» **EXERCISE DETAILS**: Retype each entry below exactly. Do not carry any image over.

» **EXTRACTED MATERIAL**:
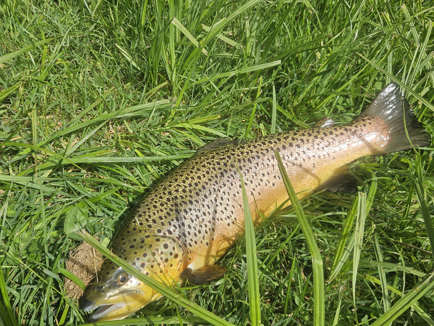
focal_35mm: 23
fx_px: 288
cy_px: 163
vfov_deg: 58.9
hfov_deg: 73.9
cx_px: 217
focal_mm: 5.4
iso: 25
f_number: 1.8
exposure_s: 1/2032
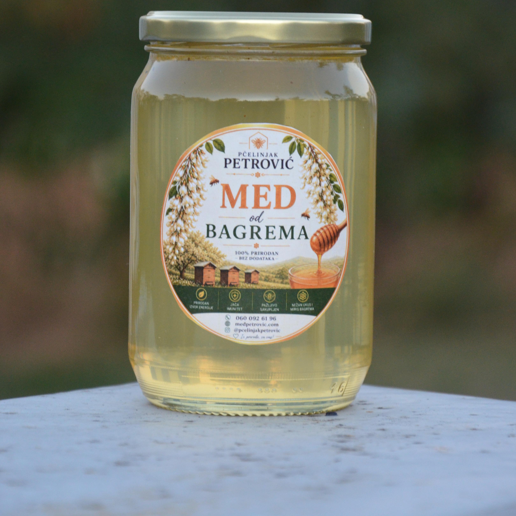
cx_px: 257
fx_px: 3418
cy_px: 183
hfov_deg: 8.6
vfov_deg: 8.6
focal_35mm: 203
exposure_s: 1/100
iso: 1600
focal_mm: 105
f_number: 5.6
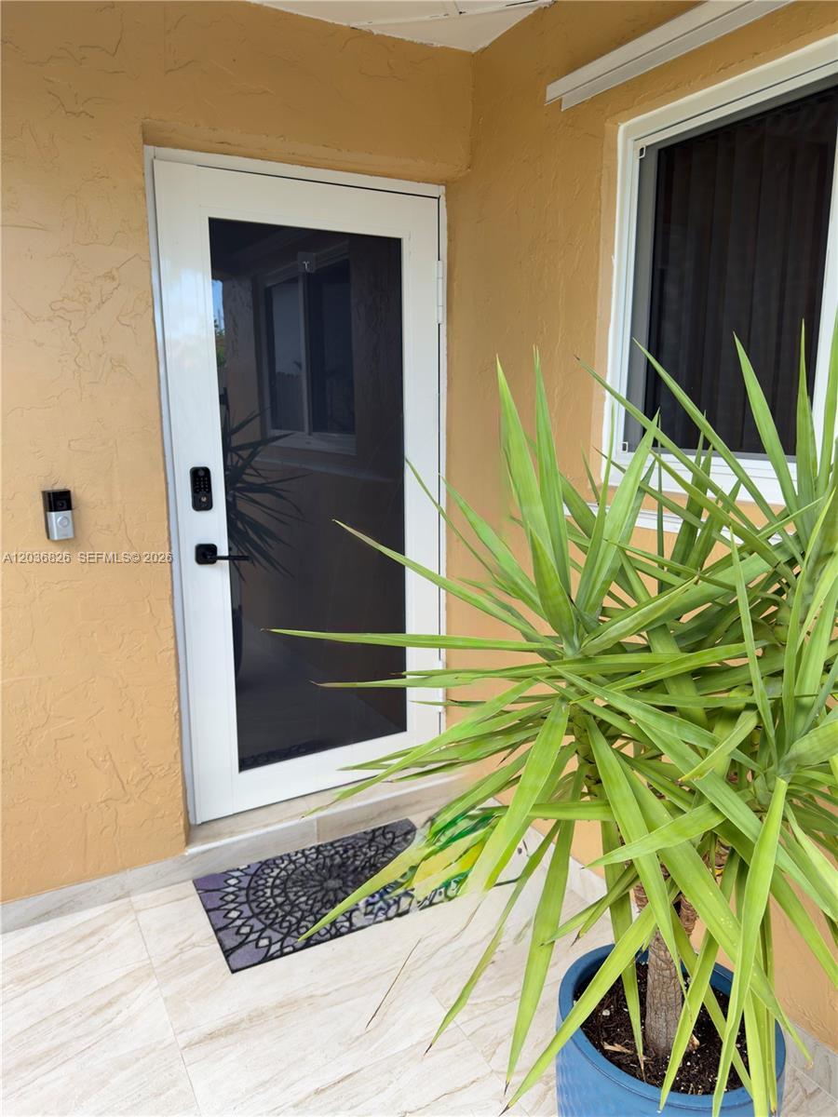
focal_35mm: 24
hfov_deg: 56.8
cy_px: 558
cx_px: 419
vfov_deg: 71.6
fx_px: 775
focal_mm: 6.76
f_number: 1.78
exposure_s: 1/176
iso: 50
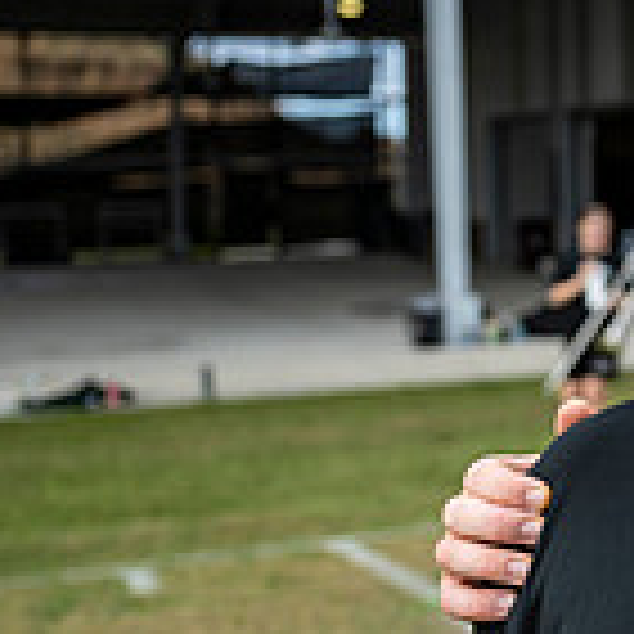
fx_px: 1741
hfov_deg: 17.4
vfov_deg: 20.6
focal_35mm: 84
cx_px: 1084
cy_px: 200
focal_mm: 24
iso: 100
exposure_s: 1/1250
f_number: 2.8
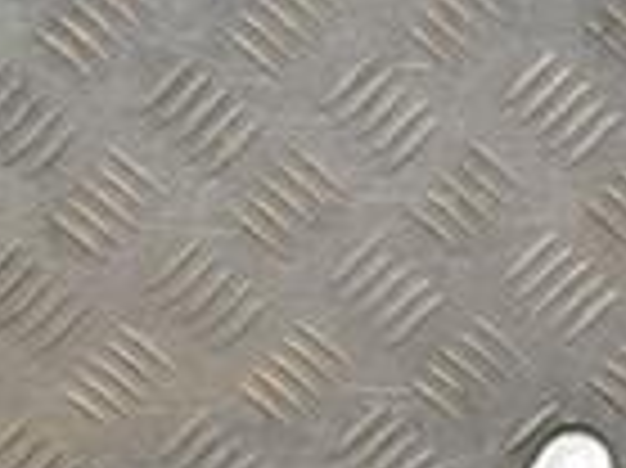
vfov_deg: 7.4
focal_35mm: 199
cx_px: 554
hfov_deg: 9.9
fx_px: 3596
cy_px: 526
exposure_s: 1/200
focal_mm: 32
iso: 800
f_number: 6.3
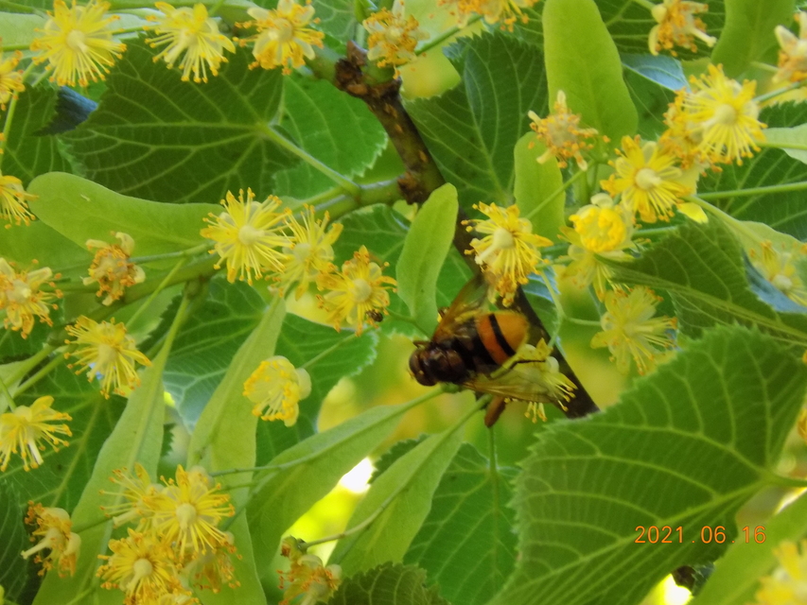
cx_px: 404
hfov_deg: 5.5
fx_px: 8347
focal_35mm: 358
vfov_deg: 4.2
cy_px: 302
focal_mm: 63.7
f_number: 5.9
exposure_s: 1/60
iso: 360
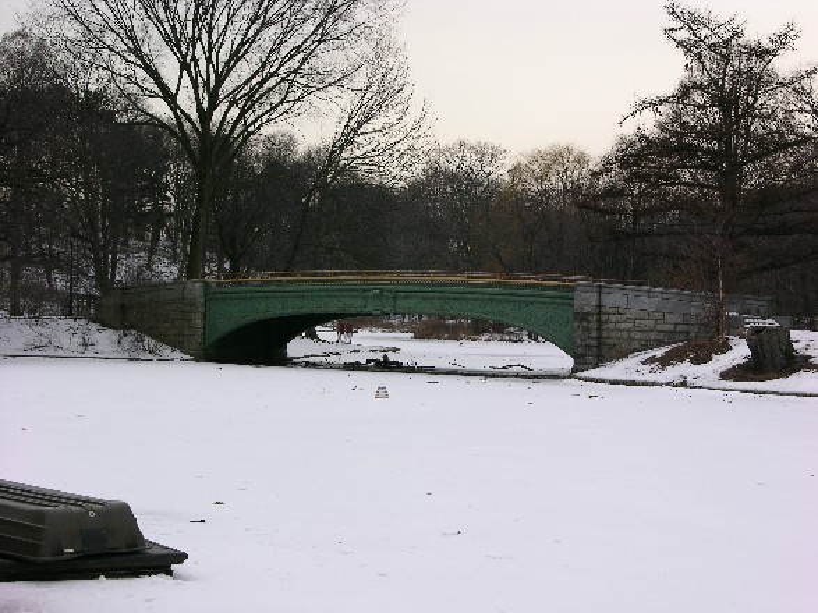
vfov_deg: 19.9
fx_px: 1748
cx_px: 409
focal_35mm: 74
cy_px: 306
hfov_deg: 26.3
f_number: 6.7
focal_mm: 18.8
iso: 50
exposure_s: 1/131
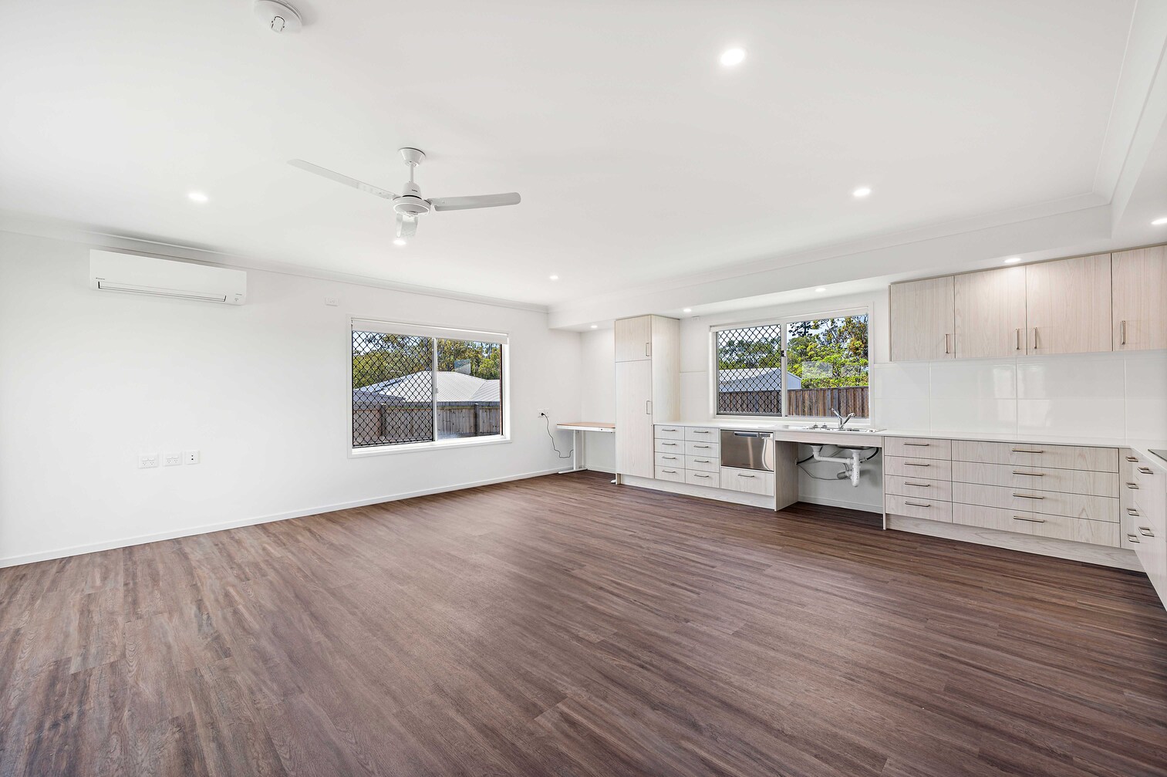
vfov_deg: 81.1
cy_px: 388
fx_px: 454
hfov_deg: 104.3
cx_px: 584
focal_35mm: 14
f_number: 8
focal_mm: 14
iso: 250
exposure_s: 1/30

» **TASK RESPONSE**:
focal_35mm: 23
fx_px: 288
cy_px: 163
vfov_deg: 58.9
hfov_deg: 73.9
cx_px: 217
focal_mm: 5.4
iso: 25
f_number: 1.8
exposure_s: 1/2032
cx_px: 257
fx_px: 3418
cy_px: 183
hfov_deg: 8.6
vfov_deg: 8.6
focal_35mm: 203
exposure_s: 1/100
iso: 1600
focal_mm: 105
f_number: 5.6
focal_35mm: 24
hfov_deg: 56.8
cy_px: 558
cx_px: 419
vfov_deg: 71.6
fx_px: 775
focal_mm: 6.76
f_number: 1.78
exposure_s: 1/176
iso: 50
fx_px: 1741
hfov_deg: 17.4
vfov_deg: 20.6
focal_35mm: 84
cx_px: 1084
cy_px: 200
focal_mm: 24
iso: 100
exposure_s: 1/1250
f_number: 2.8
vfov_deg: 7.4
focal_35mm: 199
cx_px: 554
hfov_deg: 9.9
fx_px: 3596
cy_px: 526
exposure_s: 1/200
focal_mm: 32
iso: 800
f_number: 6.3
cx_px: 404
hfov_deg: 5.5
fx_px: 8347
focal_35mm: 358
vfov_deg: 4.2
cy_px: 302
focal_mm: 63.7
f_number: 5.9
exposure_s: 1/60
iso: 360
vfov_deg: 19.9
fx_px: 1748
cx_px: 409
focal_35mm: 74
cy_px: 306
hfov_deg: 26.3
f_number: 6.7
focal_mm: 18.8
iso: 50
exposure_s: 1/131
vfov_deg: 81.1
cy_px: 388
fx_px: 454
hfov_deg: 104.3
cx_px: 584
focal_35mm: 14
f_number: 8
focal_mm: 14
iso: 250
exposure_s: 1/30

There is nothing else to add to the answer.